A circa trent’anni dalla chiusura dell’ultima fabbrica che, nella convalle Astico-Posina occupava esclusivamente manodopera femminile, è stato aperto alle porte di Arsiero, in provincia di Vicenza, un laboratorio di Bottega Veneta, uno dei marchi artigianali più esclusivi e in continua crescita del made in Italy.
Il fatturato di Bottega Veneta, che nel 2009 era di quattrocento milioni di euro, ha visto crescere le vendite del 16 % nei primi nove mesi del 2010 arrivando poi all’accelerazione, nell’ultimo trimestre dell’anno appena concluso, con un’ondata di ordini che non accenna a calare. Da qui è nata l’esigenza di trovare altre mani e altri artigiani capaci di trattare le famose strisce di pelle morbida ordite con cura e geometria impeccabile secondo la tecnica dell’“intreccio filato”.
L’azienda nata nel 1966, che ha sempre fatto del legame col territorio un punto fondamentale della propria strategia, ha infatti deciso di sostenere il progetto sociale ed economico “Cooperativa Montana Femminile”, avviato da Comunità montana, Regione Veneto e Provincia di Vicenza.
Nell’Alto vicentino, dove la disoccupazione raggiunge tetti del 90% e il termine spopolamento è all’ordine del giorno, 18 donne senza lavoro, di età compresa tra i 20 e i 58 anni sono state formate da maestri artigiani e sono diventate socie del primo Laboratorio di artigianato artistico certificato in regione.

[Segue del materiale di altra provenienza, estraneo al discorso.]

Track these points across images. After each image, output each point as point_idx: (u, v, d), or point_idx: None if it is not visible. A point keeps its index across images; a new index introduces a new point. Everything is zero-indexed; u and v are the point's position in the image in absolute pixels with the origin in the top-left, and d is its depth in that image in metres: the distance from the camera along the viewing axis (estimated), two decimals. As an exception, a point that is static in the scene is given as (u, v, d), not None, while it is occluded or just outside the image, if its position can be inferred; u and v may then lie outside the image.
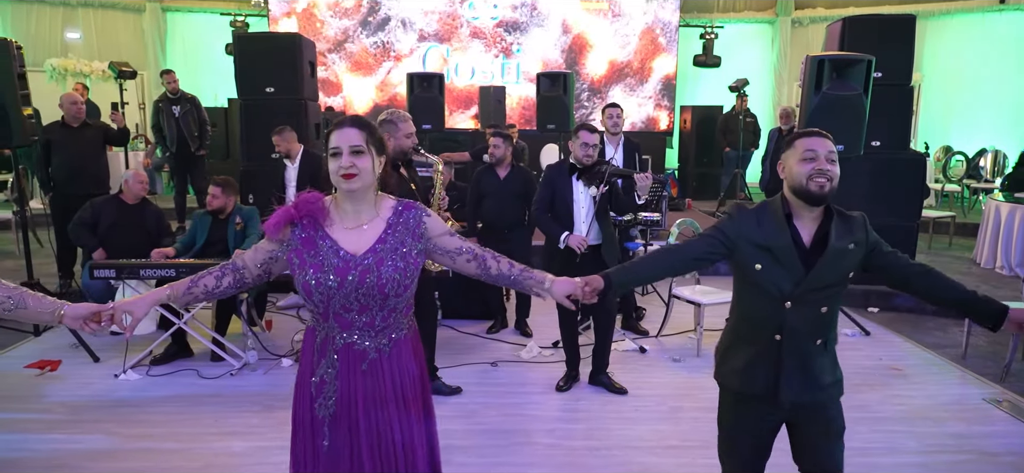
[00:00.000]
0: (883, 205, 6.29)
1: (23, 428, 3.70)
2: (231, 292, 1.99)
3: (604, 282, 2.10)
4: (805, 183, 2.01)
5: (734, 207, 2.20)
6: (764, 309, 2.12)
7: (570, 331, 4.31)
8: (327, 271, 1.85)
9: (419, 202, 2.06)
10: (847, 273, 2.11)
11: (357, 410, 1.93)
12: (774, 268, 2.07)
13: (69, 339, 4.85)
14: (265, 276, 2.00)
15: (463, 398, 4.15)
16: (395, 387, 1.97)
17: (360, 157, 1.86)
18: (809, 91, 5.15)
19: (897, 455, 3.53)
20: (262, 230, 1.95)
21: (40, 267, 5.18)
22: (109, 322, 1.89)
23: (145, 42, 12.19)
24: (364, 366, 1.93)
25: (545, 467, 3.38)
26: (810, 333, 2.11)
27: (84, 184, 5.91)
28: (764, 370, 2.14)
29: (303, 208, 1.90)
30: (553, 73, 8.12)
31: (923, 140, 11.62)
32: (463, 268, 2.05)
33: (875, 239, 2.15)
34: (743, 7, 12.96)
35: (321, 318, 1.93)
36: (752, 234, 2.10)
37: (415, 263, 1.94)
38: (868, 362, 4.83)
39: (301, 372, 2.01)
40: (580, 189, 4.08)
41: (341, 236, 1.91)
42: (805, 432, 2.21)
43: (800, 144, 2.06)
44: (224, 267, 1.97)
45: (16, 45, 4.74)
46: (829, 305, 2.11)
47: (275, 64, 6.47)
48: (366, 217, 1.93)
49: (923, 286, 2.16)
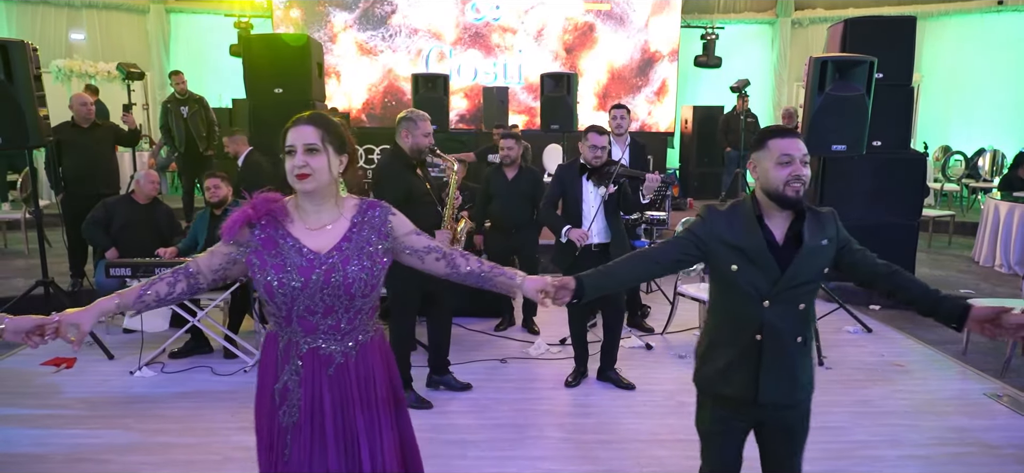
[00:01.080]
0: (884, 204, 6.38)
1: (44, 424, 3.77)
2: (185, 298, 1.90)
3: (576, 284, 2.08)
4: (782, 189, 2.01)
5: (705, 208, 2.20)
6: (743, 310, 2.11)
7: (579, 328, 4.38)
8: (290, 271, 1.79)
9: (385, 201, 2.00)
10: (822, 269, 2.13)
11: (324, 418, 1.86)
12: (749, 268, 2.07)
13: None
14: (221, 281, 1.92)
15: (475, 394, 4.23)
16: (362, 392, 1.90)
17: (315, 156, 1.79)
18: (812, 91, 5.22)
19: (900, 448, 3.60)
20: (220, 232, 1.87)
21: (49, 266, 5.25)
22: (53, 336, 1.75)
23: (149, 43, 12.24)
24: (330, 371, 1.87)
25: (558, 460, 3.45)
26: (791, 331, 2.11)
27: (95, 184, 5.98)
28: (744, 371, 2.13)
29: (261, 208, 1.83)
30: (557, 73, 8.19)
31: (922, 140, 11.70)
32: (432, 267, 1.99)
33: (846, 236, 2.17)
34: (743, 8, 13.03)
35: (284, 322, 1.85)
36: (724, 235, 2.10)
37: (381, 262, 1.89)
38: (871, 358, 4.91)
39: (261, 380, 1.93)
40: (589, 189, 4.16)
41: (304, 235, 1.84)
42: (772, 437, 2.22)
43: (775, 146, 2.04)
44: (177, 272, 1.88)
45: (32, 47, 4.81)
46: (806, 302, 2.12)
47: (283, 65, 6.54)
48: (329, 217, 1.87)
49: (890, 285, 2.16)
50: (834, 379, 4.51)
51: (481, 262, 2.04)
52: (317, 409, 1.86)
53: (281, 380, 1.88)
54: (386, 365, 2.01)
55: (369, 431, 1.91)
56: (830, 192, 6.13)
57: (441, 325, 4.20)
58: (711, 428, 2.26)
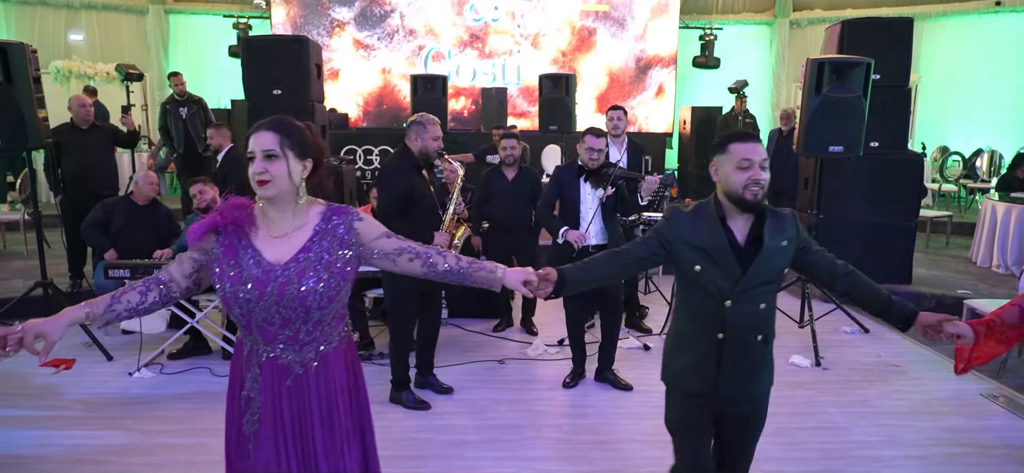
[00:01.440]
0: (881, 205, 6.40)
1: (43, 425, 3.78)
2: (158, 307, 1.86)
3: (558, 276, 2.14)
4: (741, 192, 2.07)
5: (671, 209, 2.25)
6: (706, 308, 2.17)
7: (577, 329, 4.40)
8: (245, 282, 1.76)
9: (351, 205, 1.97)
10: (782, 269, 2.20)
11: (284, 428, 1.84)
12: (712, 268, 2.13)
13: (82, 338, 4.92)
14: (195, 288, 1.89)
15: (472, 394, 4.24)
16: (321, 404, 1.87)
17: (274, 162, 1.76)
18: (809, 93, 5.24)
19: (898, 448, 3.62)
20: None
21: (48, 267, 5.27)
22: (16, 346, 1.67)
23: (148, 44, 12.25)
24: (289, 381, 1.84)
25: (554, 461, 3.47)
26: (752, 329, 2.17)
27: (94, 185, 6.00)
28: (707, 367, 2.20)
29: (228, 215, 1.80)
30: (555, 75, 8.21)
31: (920, 140, 11.73)
32: (407, 268, 1.95)
33: (805, 237, 2.25)
34: (742, 9, 13.06)
35: (245, 330, 1.85)
36: (688, 236, 2.16)
37: (343, 273, 1.83)
38: (868, 359, 4.92)
39: (231, 385, 1.93)
40: (587, 190, 4.18)
41: (265, 245, 1.81)
42: (732, 429, 2.29)
43: (735, 150, 2.09)
44: (148, 282, 1.84)
45: (32, 49, 4.82)
46: (767, 301, 2.18)
47: (282, 67, 6.54)
48: (292, 224, 1.84)
49: (846, 285, 2.28)
50: (832, 379, 4.53)
51: (458, 258, 2.00)
52: (278, 419, 1.83)
53: (246, 388, 1.86)
54: (352, 377, 1.97)
55: (329, 451, 1.87)
56: (827, 193, 6.15)
57: (433, 325, 4.21)
58: (682, 423, 2.34)
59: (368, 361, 4.68)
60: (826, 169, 6.02)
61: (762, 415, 2.30)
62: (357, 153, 9.71)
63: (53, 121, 6.11)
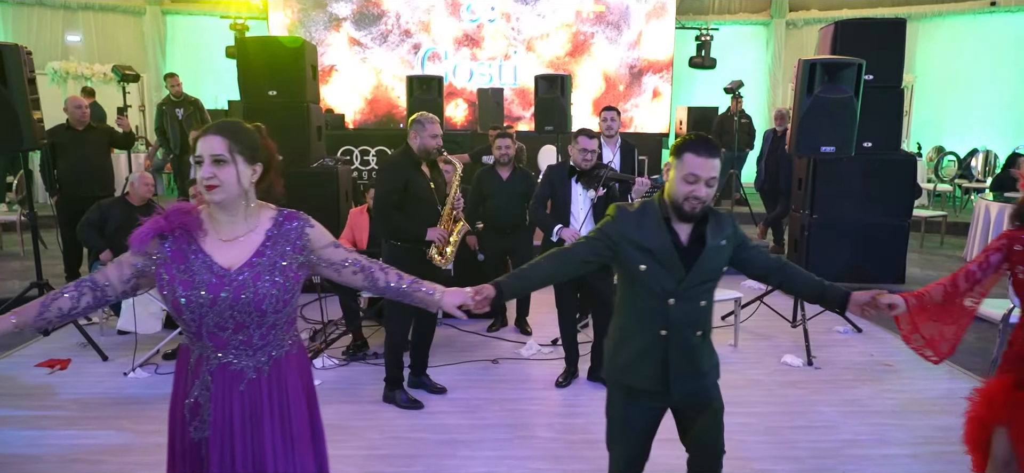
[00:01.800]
0: (875, 205, 6.44)
1: (39, 425, 3.80)
2: (91, 311, 1.82)
3: (495, 290, 2.14)
4: (681, 202, 2.13)
5: (615, 208, 2.27)
6: (649, 307, 2.22)
7: (569, 329, 4.42)
8: (198, 288, 1.74)
9: (302, 212, 1.94)
10: (721, 268, 2.27)
11: (233, 435, 1.81)
12: (657, 268, 2.17)
13: (78, 338, 4.94)
14: (132, 293, 1.86)
15: (466, 394, 4.26)
16: (273, 409, 1.85)
17: (222, 167, 1.74)
18: (801, 94, 5.26)
19: (887, 446, 3.65)
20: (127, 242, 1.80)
21: (44, 268, 5.29)
22: None
23: (145, 45, 12.28)
24: (242, 387, 1.82)
25: (547, 459, 3.49)
26: (691, 326, 2.24)
27: (90, 186, 6.03)
28: (652, 365, 2.24)
29: (174, 219, 1.77)
30: (551, 75, 8.22)
31: (916, 140, 11.77)
32: (349, 280, 1.95)
33: (742, 235, 2.32)
34: (738, 9, 13.10)
35: (194, 337, 1.81)
36: (633, 236, 2.19)
37: (295, 277, 1.84)
38: (860, 358, 4.94)
39: (174, 393, 1.89)
40: (578, 191, 4.20)
41: (216, 250, 1.79)
42: (690, 417, 2.35)
43: (687, 162, 2.11)
44: (81, 285, 1.79)
45: (26, 50, 4.84)
46: (706, 299, 2.25)
47: (277, 68, 6.56)
48: (242, 229, 1.82)
49: (780, 279, 2.38)
50: (823, 378, 4.56)
51: (400, 276, 2.01)
52: (227, 426, 1.81)
53: (192, 395, 1.83)
54: (304, 382, 1.96)
55: (282, 457, 1.85)
56: (821, 193, 6.18)
57: (428, 325, 4.23)
58: (618, 418, 2.39)
59: (362, 361, 4.70)
60: (820, 169, 6.05)
61: (717, 399, 2.36)
62: (354, 153, 9.73)
63: (50, 122, 6.14)
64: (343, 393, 4.23)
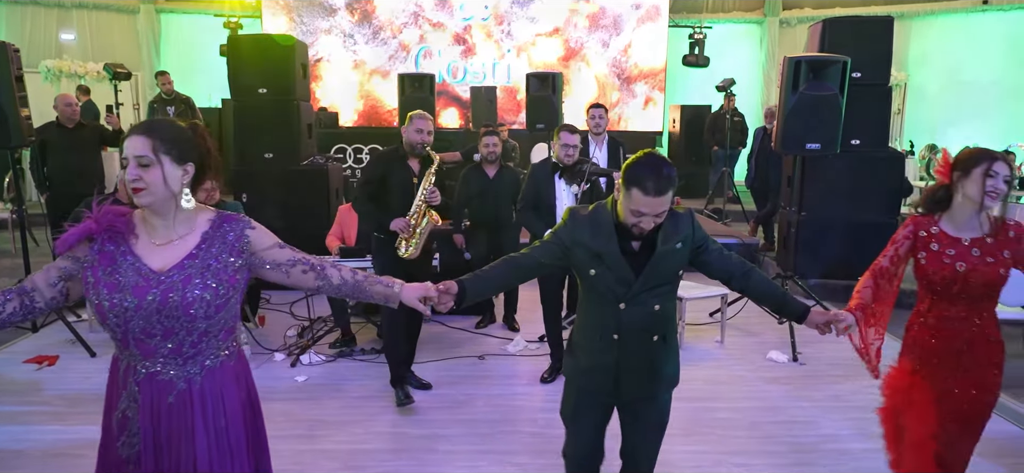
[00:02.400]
0: (863, 202, 6.45)
1: (24, 420, 3.82)
2: (17, 319, 1.72)
3: (458, 287, 2.15)
4: (629, 226, 2.12)
5: (570, 212, 2.27)
6: (602, 310, 2.23)
7: (555, 325, 4.45)
8: (123, 291, 1.65)
9: (243, 214, 1.88)
10: (676, 271, 2.24)
11: (161, 451, 1.73)
12: (606, 273, 2.17)
13: (66, 335, 4.96)
14: (61, 297, 1.74)
15: (451, 390, 4.28)
16: (207, 422, 1.75)
17: (148, 169, 1.66)
18: (787, 91, 5.29)
19: (867, 441, 3.65)
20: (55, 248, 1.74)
21: (34, 266, 5.30)
22: None
23: (139, 43, 12.28)
24: (170, 399, 1.72)
25: (527, 454, 3.52)
26: (647, 330, 2.23)
27: (80, 184, 6.03)
28: (605, 367, 2.25)
29: (104, 221, 1.69)
30: (542, 73, 8.25)
31: (909, 138, 11.80)
32: (300, 281, 1.87)
33: (702, 236, 2.26)
34: (732, 7, 13.12)
35: (121, 345, 1.72)
36: (585, 239, 2.19)
37: (232, 281, 1.75)
38: (845, 355, 4.93)
39: (105, 405, 1.81)
40: (562, 187, 4.23)
41: (147, 252, 1.71)
42: (633, 425, 2.36)
43: (635, 198, 2.04)
44: (8, 292, 1.72)
45: (13, 48, 4.86)
46: (661, 303, 2.22)
47: (268, 66, 6.58)
48: (178, 231, 1.74)
49: (743, 283, 2.32)
50: (807, 374, 4.58)
51: (354, 272, 1.95)
52: (157, 441, 1.73)
53: (119, 408, 1.75)
54: (245, 393, 1.87)
55: (219, 470, 1.77)
56: (809, 191, 6.20)
57: (415, 322, 4.25)
58: (573, 414, 2.42)
59: (349, 357, 4.72)
60: (808, 167, 6.08)
61: (663, 412, 2.37)
62: (347, 151, 9.75)
63: (43, 120, 6.16)
64: (329, 389, 4.26)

Il piano di Bottega Veneta è di far crescere l’impresa fino ad una dimensione massima di 32 persone entro aprile 2011 in un ambiente sano e sicuro, con orari flessibili e un flusso di commesse costanti. Inoltre, si pensa di estendere il progetto all’alta valle con l’apertura, entro l’anno, di una cooperativa bis a Pedemonte, nella stessa area geografica.
L’obiettivo del marchio che oggi appartiene al Gucci Group, è di creare un distretto artigianale vecchio stile, per salvaguardare la lavorazione della pelle, una delle tradizionali e peculiari attività della regione, ritornando alla logica veneta interrotta a causa della crisi che ha portato alla fuga all’estero delle manifatture.
In questo scenario, gli enti pubblici, senza erogare finanziamenti, hanno svolto un importante ruolo di facilitatori per l’incontro delle parti; la Provincia ha infatti garantito per un prestito d’onore a tasso 0 di 20 mila euro da restituire in due anni, con cui attrezzare i locali, svolgere la selezione (da 75 possibili candidate sono rimaste in 18) e realizzare il corso di formazione.
L’esperienza veneta dimostra quindi che la sfida del made in Italy per il futuro non è rincorrere i costi di produzione cinesi (una battaglia persa in partenza), ma puntare sulla qualità; sarebbe necessaria, ad esempio, una legge per le manifatture che certifichi come prodotto italiano le lavorazioni realizzate in Italia non in parte, ma al 100%.
Riproponendo un modello diffuso, costituito da microimprese e cooperative, e fornendo un’informazione trasparente e completa sul prodotto, sulla sua lavorazione e sul progetto ad essa sotteso, l’acquirente sarà, infine, anche disposto a spendere di più.